У господина Леви случилось как бы помешательство. На целый год исчез с глаз детей. Они перешли жить на усадьбу деда, и он был им как отец и мать, как приятель и друг. Через год отец вернулся, необычно серьезный и усталый, словно после больших усилий. Поспешил к могиле жены и тотчас решил упорядочить заросли, окружающие могильный камень, но отец не дал ему это сделать.
– Уходи! – загремел, как умеет греметь голосом дед. – Уходи! Она любила дикость, грозу, неупорядоченную жизнь. Она не терпела прямой линии, тропинки, сужающей горизонт. Умела, как и я, открывать прямое в кривизне, и кривое в прямом. Да что ты в этом понимаешь? В буре она находила покой, и покой порождал бурю ее духа. Не прикасайся к этому уголку, который она очень любила именно за его дикость и эти заросли, скрывающие его.
Господин Леви отступил, зная, что на этот раз дед прав.
* * *
– Добро пожаловать! Добро пожаловать! – Гейнц зашел в дом под руку с Агатой. Пес Эсперанто бежал за ними. От Агаты шел запах свиного жира. Дед обнял Саула и Иоанну, подтолкнул и вошел с ними в дом.– Кушать, детки, кушать!

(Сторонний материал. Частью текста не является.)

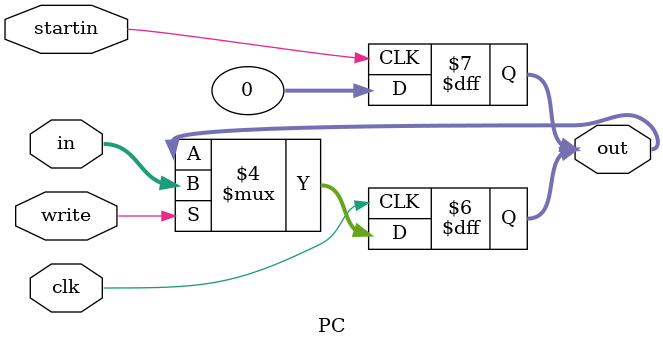
<source format=v>
module PC(output reg [31:0] out, input [31:0] in, input clk, input startin, input write);

 always @(posedge startin) begin	
	out <= 32'b0;		
 end

 always @(posedge clk) begin
	if (write == 1'b1) begin
	    out <= in;
 	end
 end 	

endmodule

</source>
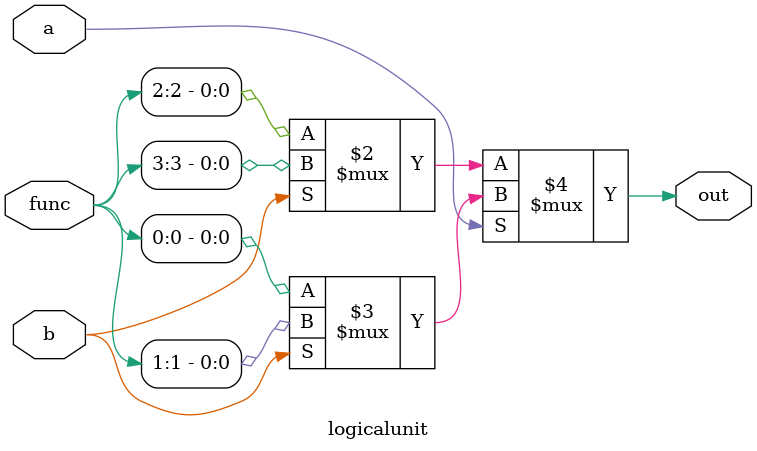
<source format=v>

`timescale 1ns / 100ps

module logicalunit(
    input a,
    input b,
    input [3:0] func,
    output out
    );
    
    wire   out;
         
      //Todo: add you logic here
	
	assign out= ~ a ? (b ? func[3] : func[2]) : (b ? func[1] : func[0]);
	

endmodule

</source>
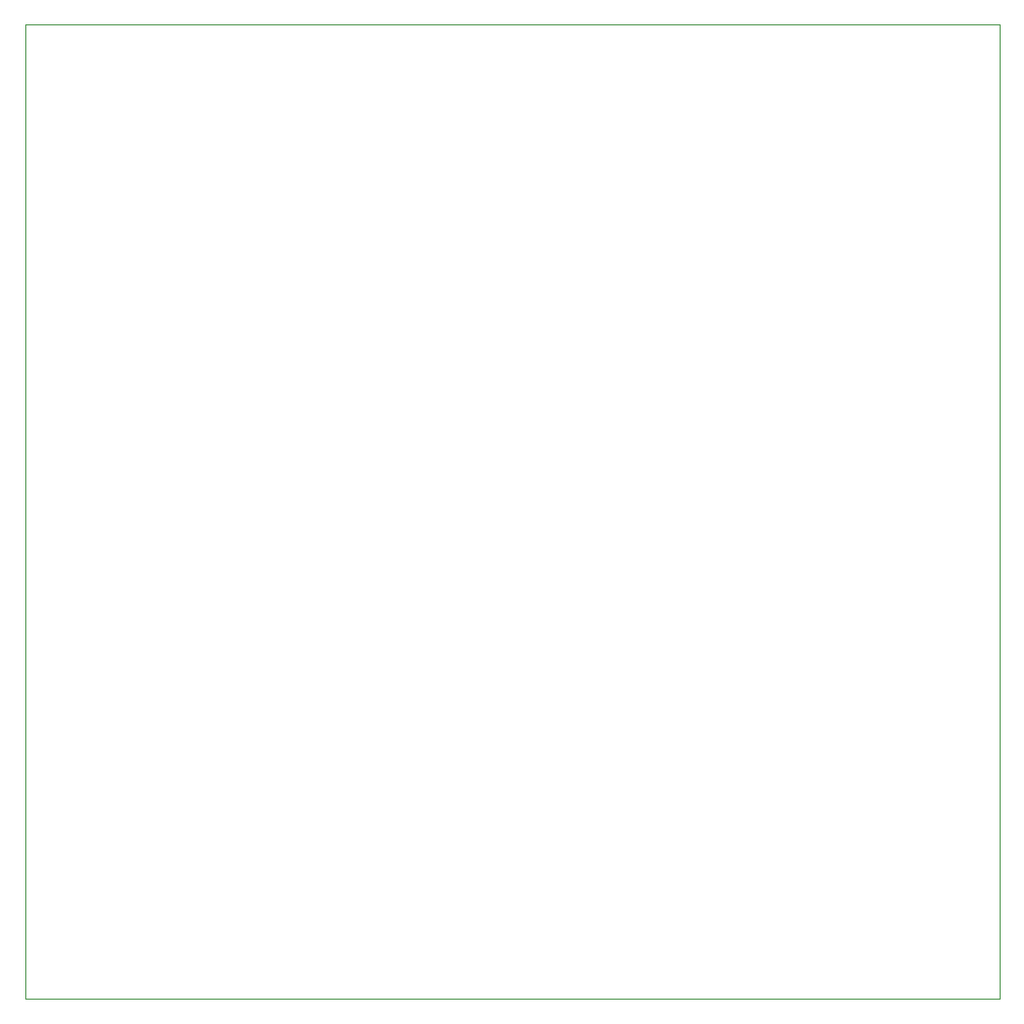
<source format=gko>
G04 (created by PCBNEW (2013-mar-13)-testing) date Tue 03 Sep 2013 07:15:55 PM EDT*
%MOIN*%
G04 Gerber Fmt 3.4, Leading zero omitted, Abs format*
%FSLAX34Y34*%
G01*
G70*
G90*
G04 APERTURE LIST*
%ADD10C,0.005906*%
%ADD11C,0.003937*%
G04 APERTURE END LIST*
G54D10*
G54D11*
X43385Y-47637D02*
X43385Y-14330D01*
X76692Y-47637D02*
X43385Y-47637D01*
X76692Y-14330D02*
X76692Y-47637D01*
X43385Y-14330D02*
X76692Y-14330D01*
M02*

</source>
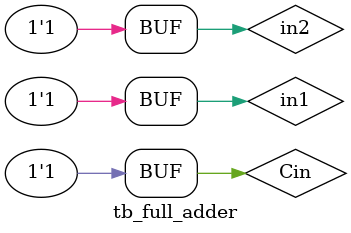
<source format=v>
`include "FA_Using_HA.v"
module tb_full_adder();
    reg in1, in2, Cin;
    wire Sum, Carry;
    
    full_adder DUT (Sum, Carry, in1, in2, Cin);
    
    initial begin
        #5;
        in1 = 0; in2 = 0; Cin = 0;
        #5;
        in1 = 0; in2 = 0; Cin = 1;
        #5;
        in1 = 0; in2 = 1; Cin = 0;
        #5;
        in1 = 0; in2 = 1; Cin = 1;
        #5;
        in1 = 1; in2 = 0; Cin = 0;
        #5;
        in1 = 1; in2 = 0; Cin = 1;
        #5;
        in1 = 1; in2 = 1; Cin = 0;
        #5;
        in1 = 1; in2 = 1; Cin = 1;
        #5;
    end
    
    always @(*) begin
        $display("Sum = %0d, Carry = %0d", Sum, Carry);
    end
endmodule

</source>
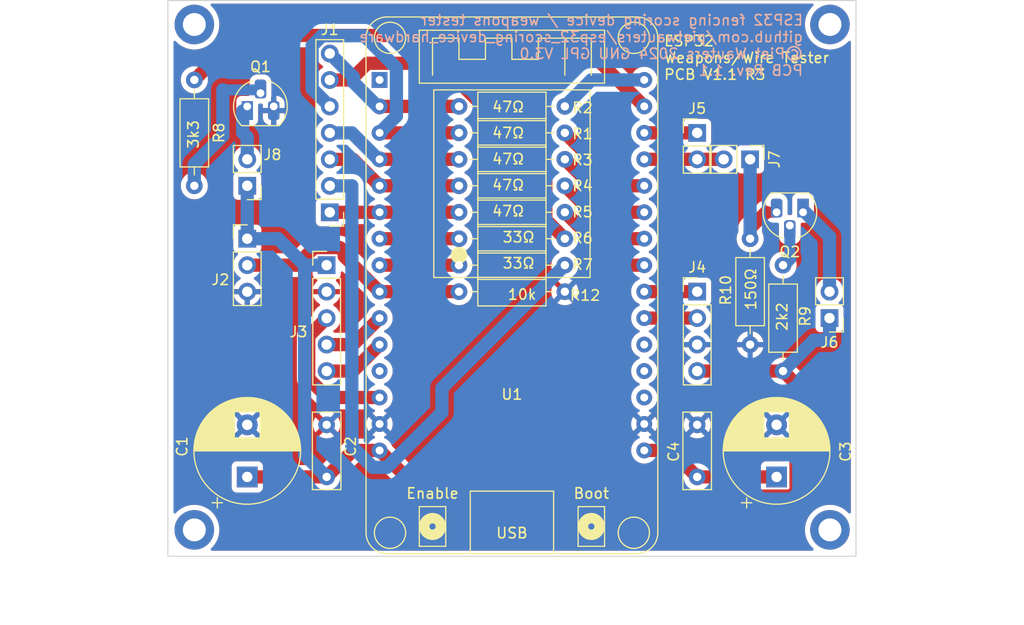
<source format=kicad_pcb>
(kicad_pcb
	(version 20241229)
	(generator "pcbnew")
	(generator_version "9.0")
	(general
		(thickness 1.6)
		(legacy_teardrops no)
	)
	(paper "A4")
	(title_block
		(title "ESP32 WeaponWireTester V1.1")
		(date "2025-09-09")
		(rev "R3")
		(company "Piet Wauters, Claude Wolter")
		(comment 1 "https://github.com/pietwauters/WeaponWireTester")
		(comment 2 "©2025  CC BY-NC-SA 4.0")
		(comment 4 "R3: replace transistor footprints with handsolder friendly")
	)
	(layers
		(0 "F.Cu" signal)
		(2 "B.Cu" signal)
		(9 "F.Adhes" user "F.Adhesive")
		(11 "B.Adhes" user "B.Adhesive")
		(13 "F.Paste" user)
		(15 "B.Paste" user)
		(5 "F.SilkS" user "F.Silkscreen")
		(7 "B.SilkS" user "B.Silkscreen")
		(1 "F.Mask" user)
		(3 "B.Mask" user)
		(17 "Dwgs.User" user "User.Drawings")
		(19 "Cmts.User" user "User.Comments")
		(21 "Eco1.User" user "User.Eco1")
		(23 "Eco2.User" user "User.Eco2")
		(25 "Edge.Cuts" user)
		(27 "Margin" user)
		(31 "F.CrtYd" user "F.Courtyard")
		(29 "B.CrtYd" user "B.Courtyard")
		(35 "F.Fab" user)
		(33 "B.Fab" user)
		(39 "User.1" user)
		(41 "User.2" user)
		(43 "User.3" user)
		(45 "User.4" user)
	)
	(setup
		(pad_to_mask_clearance 0)
		(allow_soldermask_bridges_in_footprints no)
		(tenting front back)
		(pcbplotparams
			(layerselection 0x00000000_00000000_55555555_5755f5ff)
			(plot_on_all_layers_selection 0x00000000_00000000_00000000_00000000)
			(disableapertmacros no)
			(usegerberextensions no)
			(usegerberattributes yes)
			(usegerberadvancedattributes yes)
			(creategerberjobfile yes)
			(dashed_line_dash_ratio 12.000000)
			(dashed_line_gap_ratio 3.000000)
			(svgprecision 4)
			(plotframeref no)
			(mode 1)
			(useauxorigin no)
			(hpglpennumber 1)
			(hpglpenspeed 20)
			(hpglpendiameter 15.000000)
			(pdf_front_fp_property_popups yes)
			(pdf_back_fp_property_popups yes)
			(pdf_metadata yes)
			(pdf_single_document no)
			(dxfpolygonmode yes)
			(dxfimperialunits yes)
			(dxfusepcbnewfont yes)
			(psnegative no)
			(psa4output no)
			(plot_black_and_white yes)
			(sketchpadsonfab no)
			(plotpadnumbers no)
			(hidednponfab no)
			(sketchdnponfab yes)
			(crossoutdnponfab yes)
			(subtractmaskfromsilk no)
			(outputformat 1)
			(mirror no)
			(drillshape 1)
			(scaleselection 1)
			(outputdirectory "")
		)
	)
	(net 0 "")
	(net 1 "+5V")
	(net 2 "+3.3V")
	(net 3 "GND")
	(net 4 "Net-(J1-Pin_6)")
	(net 5 "Net-(J1-Pin_3)")
	(net 6 "Net-(J1-Pin_1)")
	(net 7 "Net-(J1-Pin_2)")
	(net 8 "Net-(J1-Pin_7)")
	(net 9 "Net-(J1-Pin_4)")
	(net 10 "Net-(J1-Pin_5)")
	(net 11 "Net-(J2-Pin_2)")
	(net 12 "Net-(J3-Pin_4)")
	(net 13 "Net-(J3-Pin_3)")
	(net 14 "Net-(J3-Pin_5)")
	(net 15 "Net-(J4-Pin_1)")
	(net 16 "Net-(J4-Pin_2)")
	(net 17 "Net-(J5-Pin_2)")
	(net 18 "Net-(J5-Pin_1)")
	(net 19 "Net-(J6-Pin_2)")
	(net 20 "Net-(J7-Pin_1)")
	(net 21 "Net-(J8-Pin_2)")
	(net 22 "Net-(Q1-B)")
	(net 23 "Net-(Q2-B)")
	(net 24 "Net-(U1-IO21)")
	(net 25 "Net-(U1-IO23)")
	(net 26 "Net-(U1-IO19)")
	(net 27 "Net-(U1-IO18)")
	(net 28 "Net-(U1-IO5)")
	(net 29 "Net-(U1-IO33)")
	(net 30 "Net-(U1-IO25)")
	(net 31 "Net-(U1-IO22)")
	(net 32 "unconnected-(U1-IO12-Pad12)")
	(net 33 "unconnected-(U1-IO15-Pad18)")
	(net 34 "unconnected-(U1-IO2-Pad19)")
	(net 35 "unconnected-(U1-IO4-Pad20)")
	(net 36 "unconnected-(U1-EN-Pad1)")
	(footprint "Package_TO_SOT_THT:TO-92L_HandSolder" (layer "F.Cu") (at 170.67 80.48 180))
	(footprint "Capacitor_THT:C_Rect_L7.2mm_W2.5mm_P5.00mm_FKS2_FKP2_MKS2_MKP2" (layer "F.Cu") (at 124.95 105.88 90))
	(footprint "Resistor_THT:R_Axial_DIN0207_L6.3mm_D2.5mm_P10.16mm_Horizontal" (layer "F.Cu") (at 137.65 83.02))
	(footprint "Connector_PinHeader_2.54mm:PinHeader_1x02_P2.54mm_Vertical" (layer "F.Cu") (at 165.59 75.4 -90))
	(footprint "Connector_PinHeader_2.54mm:PinHeader_1x03_P2.54mm_Vertical" (layer "F.Cu") (at 117.33 83.02))
	(footprint "Resistor_THT:R_Axial_DIN0207_L6.3mm_D2.5mm_P10.16mm_Horizontal" (layer "F.Cu") (at 137.65 85.56))
	(footprint "Connector_PinHeader_2.54mm:PinHeader_1x02_P2.54mm_Vertical" (layer "F.Cu") (at 173.21 90.64 180))
	(footprint "Resistor_THT:R_Axial_DIN0207_L6.3mm_D2.5mm_P10.16mm_Horizontal" (layer "F.Cu") (at 147.81 88.1 180))
	(footprint "Package_TO_SOT_THT:TO-92L_HandSolder" (layer "F.Cu") (at 117.33 70.32))
	(footprint "MountingHole:MountingHole_2.2mm_M2_DIN965_Pad_TopBottom" (layer "F.Cu") (at 112.25 62.46))
	(footprint "Resistor_THT:R_Axial_DIN0207_L6.3mm_D2.5mm_P10.16mm_Horizontal" (layer "F.Cu") (at 165.59 83.02 -90))
	(footprint "Resistor_THT:R_Axial_DIN0207_L6.3mm_D2.5mm_P10.16mm_Horizontal" (layer "F.Cu") (at 147.81 80.48 180))
	(footprint "Resistor_THT:R_Axial_DIN0207_L6.3mm_D2.5mm_P10.16mm_Horizontal" (layer "F.Cu") (at 168.75 95.72 90))
	(footprint "Resistor_THT:R_Axial_DIN0207_L6.3mm_D2.5mm_P10.16mm_Horizontal" (layer "F.Cu") (at 112.25 67.78 -90))
	(footprint "Connector_PinHeader_2.54mm:PinHeader_1x02_P2.54mm_Vertical" (layer "F.Cu") (at 160.51 72.86))
	(footprint "Resistor_THT:R_Axial_DIN0207_L6.3mm_D2.5mm_P10.16mm_Horizontal" (layer "F.Cu") (at 147.81 75.4 180))
	(footprint "Resistor_THT:R_Axial_DIN0207_L6.3mm_D2.5mm_P10.16mm_Horizontal" (layer "F.Cu") (at 147.81 70.32 180))
	(footprint "MountingHole:MountingHole_2.2mm_M2_DIN965_Pad_TopBottom" (layer "F.Cu") (at 173.25 62.46))
	(footprint "Capacitor_THT:C_Rect_L7.2mm_W2.5mm_P5.00mm_FKS2_FKP2_MKS2_MKP2" (layer "F.Cu") (at 160.51 105.88 90))
	(footprint "Connector_PinHeader_2.54mm:PinHeader_1x02_P2.54mm_Vertical" (layer "F.Cu") (at 117.33 77.94 180))
	(footprint "Capacitor_THT:CP_Radial_D10.0mm_P5.00mm" (layer "F.Cu") (at 117.33 105.88 90))
	(footprint "Capacitor_THT:CP_Radial_D10.0mm_P5.00mm" (layer "F.Cu") (at 168.13 105.88 90))
	(footprint "Connector_PinHeader_2.54mm:PinHeader_1x04_P2.54mm_Vertical" (layer "F.Cu") (at 160.51 88.1))
	(footprint "MountingHole:MountingHole_2.2mm_M2_DIN965_Pad_TopBottom" (layer "F.Cu") (at 173.25 110.96))
	(footprint "Resistor_THT:R_Axial_DIN0207_L6.3mm_D2.5mm_P10.16mm_Horizontal" (layer "F.Cu") (at 147.81 72.86 180))
	(footprint "Connector_PinHeader_2.54mm:PinHeader_1x05_P2.54mm_Vertical" (layer "F.Cu") (at 124.95 85.56))
	(footprint "ESP32_DevKit_V1_DOIT:esp32_devkit_v1_doit"
		(layer "F.Cu")
		(uuid "cef60200-7d7c-4eea-9be4-35bb39bec7d4")
		(at 142.73 67.78)
		(descr "ESPWROOM32, ESP32, 30 GPIOs version")
		(property "Reference" "U1"
			(at 0 30.18 0)
			(layer "F.SilkS")
			(uuid "447b3a8f-be52-4dca-9267-1a98ab7308d7")
			(effects
				(font
					(size 1 1)
					(thickness 0.15)
				)
			)
		)
		(property "Value" "ESP32_DevKit_V1_DOIT"
			(at 0 8.7 0)
			(layer "F.Fab")
			(uuid "a8d38eb9-3eb9-4db7-8fb8-54d664e8a327")
			(effects
				(font
					(size 1 1)
					(thickness 0.15)
				)
			)
		)
		(property "Datasheet" "https://aliexpress.com/item/32864722159.html"
			(at 0 0 0)
			(layer "F.Fab")
			(hide yes)
			(uuid "7ed8b36b-3ac4-463e-a21f-475ce068e888")
			(e
... [284731 chars truncated]
</source>
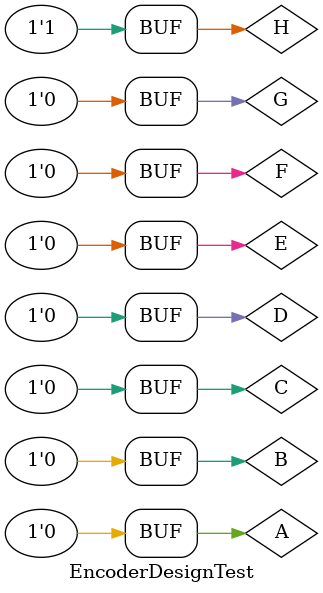
<source format=v>
`timescale 1ns / 1ps


module EncoderDesignTest;

	// Inputs
	reg A;
	reg B;
	reg C;
	reg D;
	reg E;
	reg F;
	reg G;
	reg H;

	// Outputs
	wire X;
	wire Y;
	wire Z;

	// Instantiate the Unit Under Test (UUT)
	EncoderDesign uut (
		.A(A), 
		.B(B), 
		.C(C), 
		.D(D), 
		.E(E), 
		.F(F), 
		.G(G), 
		.H(H), 
		.X(X), 
		.Y(Y), 
		.Z(Z)
	);

	initial begin
		// Initialize Inputs
		A = 0;
		B = 0;
		C = 0;
		D = 0;
		E = 0;
		F = 0;
		G = 0;
		H = 0;

		// Wait 100 ns for global reset to finish
		#100;
        
		// Add stimulus here
		A = 1;
		B = 0;
		C = 0;
		D = 0;
		E = 0;
		F = 0;
		G = 0;
		H = 0;
		#100;
		
		A = 0;
		B = 1;
		C = 0;
		D = 0;
		E = 0;
		F = 0;
		G = 0;
		H = 0;
		#100;
		
		A = 0;
		B = 0;
		C = 1;
		D = 0;
		E = 0;
		F = 0;
		G = 0;
		H = 0;
		#100;
		
		A = 0;
		B = 0;
		C = 0;
		D = 1;
		E = 0;
		F = 0;
		G = 0;
		H = 0;
		#100;
		
		A = 0;
		B = 0;
		C = 0;
		D = 0;
		E = 1;
		F = 0;
		G = 0;
		H = 0;
		#100;
		
		A = 0;
		B = 0;
		C = 0;
		D = 0;
		E = 0;
		F = 1;
		G = 0;
		H = 0;
		#100;
		
		A = 0;
		B = 0;
		C = 0;
		D = 0;
		E = 0;
		F = 0;
		G = 1;
		H = 0;
		#100;
		
		A = 0;
		B = 0;
		C = 0;
		D = 0;
		E = 0;
		F = 0;
		G = 0;
		H = 1;
		#100;
		
	end
      
endmodule


</source>
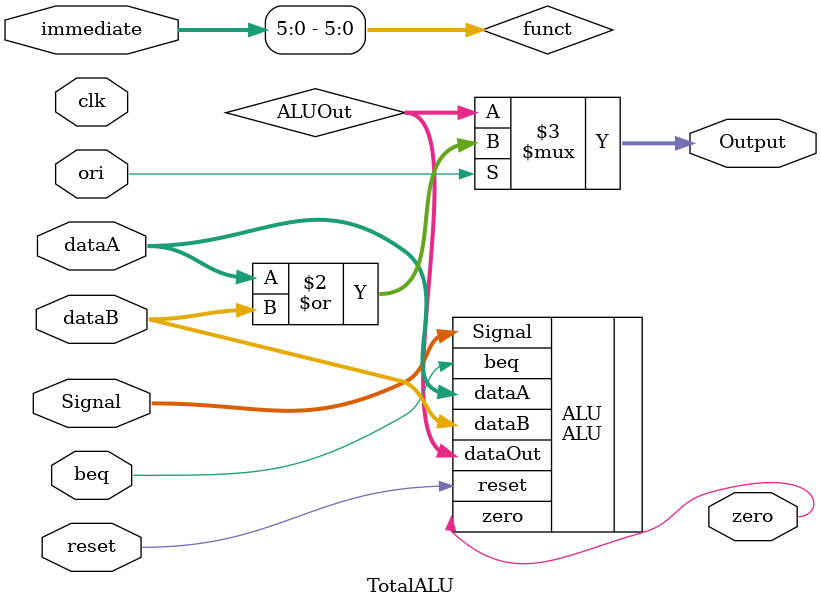
<source format=v>
module TotalALU( clk, dataA, dataB, Signal, Output, reset, zero, immediate, beq, ori );
input reset ;
input clk, beq, ori  ;
input [31:0] dataA ;
input [31:0] dataB ;
input [2:0] Signal ;
output [31:0] Output ;
output zero ;

input [15:0] immediate ;

wire [5:0] funct;
assign funct = immediate[5:0];

//   Signal ( 6-bits)?
//   AND  : 36
//   OR   : 37
//   ADD  : 32
//   SUB  : 34
//   SRL  : 2
//   SLT  : 42
//   DIVU : 27

wire [31:0] temp ;
/*
©w¸q¦UºØ°T¸¹
*/
//============================
wire [2:0]  SignaltoALU ;
wire [2:0]  SignaltoSHT ;
wire [5:0]  SignaltoDIV ;
wire [5:0]  SignaltoMUX ;
wire [31:0] ALUOut, HiOut, LoOut, ShifterOut ;
wire [31:0] dataOut ;
/*
©w¸q¦UºØ±µ½u
*/
//============================


//ALUControl ALUControl( .clk(clk), .Signal(Signal), .SignaltoALU(SignaltoALU), .SignaltoSHT(SignaltoSHT), .SignaltoDIV(SignaltoDIV), .SignaltoMUX(SignaltoMUX), .Dreset(Dreset));
ALU ALU( .dataA(dataA), .dataB(dataB), .Signal(Signal), .dataOut(ALUOut), .reset(reset), .zero(zero), .beq(beq) );
//Divider Divider( .clk(clk), .dataA(dataA), .dataB(dataB), .Signal(SignaltoDIV), .dataOut(DivAns), .reset(Dreset) );
//Shifter Shifter( .dataA(dataA), .dataB(dataB), .Signal(funct), .dataOut(ShifterOut), .reset(reset) );
//HiLo HiLo( .clk(clk), .DivAns(DivAns), .HiOut(HiOut), .LoOut(LoOut), .reset(reset) );
//MUX MUX( .ALUOut(ALUOut), .HiOut(HiOut), .LoOut(LoOut), .Shifter(ShifterOut), .Signal(SignaltoMUX), .dataOut(dataOut) );
/*
«Ø¥ß¦UºØmodule
*/

assign Output = (ori == 1'b0 ) ? ALUOut : dataA | dataB ;

endmodule
</source>
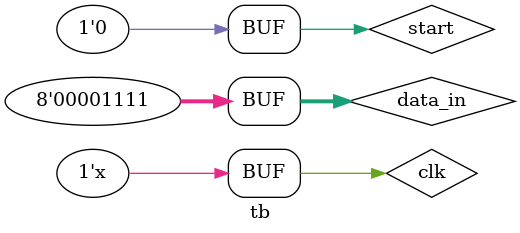
<source format=v>
`timescale 1ns / 1ps


module tb();

reg [7:0] data_in;
reg clk,start;
wire done;
wire [15:0] data_out;

booth_mul_top dut(data_in,clk,start,done,data_out);
initial begin
clk=1;
data_in = 8'd16;

start = 0;
#7;
start =1;

#6;
start=0;

#4;
data_in = 8'd15;

end

always #5 clk = ~clk;
endmodule

</source>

А Бумба? Бумба – на закорках лысого Руди. Только Руди знает этот фокус: берет по чемодану в обе руки, а на плечи водружает Бумбу: ноги вперед, голова назад, и рот разинут в хохоте.
Летние каникулы начались.
«Дяде Филиппу много здравия!– Иисусе Христе и святая Дева, чтобы черт его побрал! Недостаточно того, что битый час била ему в дверь, разбудить его, чтобы не опоздал в церковь, а теперь блеет несчастная коза так, что сердце разрывается, а эта собачья морда спит. И явно не на кровати, там бы я ему переломала все кости. Иисусе и святая Дева! Кто мне поможет? Скоро придут гости, но ничего еще не готово.
Я здоров. Здесь все красиво. Усадьба и лес, дед, Агата и лысый Руди.
Дед этот вовсе не старик. Он скачет на лошади и плавает в речке. Он также откармливает гусей, потому что хочет получить премию на празднике охотников за самого жирного гуся. Для этого он держит гусей в клетках и силой впихивает им глотки разные жирные галушки. Гуси задыхаются и умирают. И тогда Агата их жарит. Она стоит у плиты каждый день, варит и печет, и можно есть целый день. Но невозможно столько съесть. У нее много сковородок и кастрюль, и все они стоят на плите. Только лысый Руди все время спит и ест, несмотря на то, что у него во рту три зуба, и те черные и шатаются. Он должен следить за всей живностью усадьбы, но он этого не делает, потому что много спит. И вся живность кричит, и Агата ругается с Руди, обзывая его «собачьей мордой», а он отвечает – тихо, главное, сохранять нервы.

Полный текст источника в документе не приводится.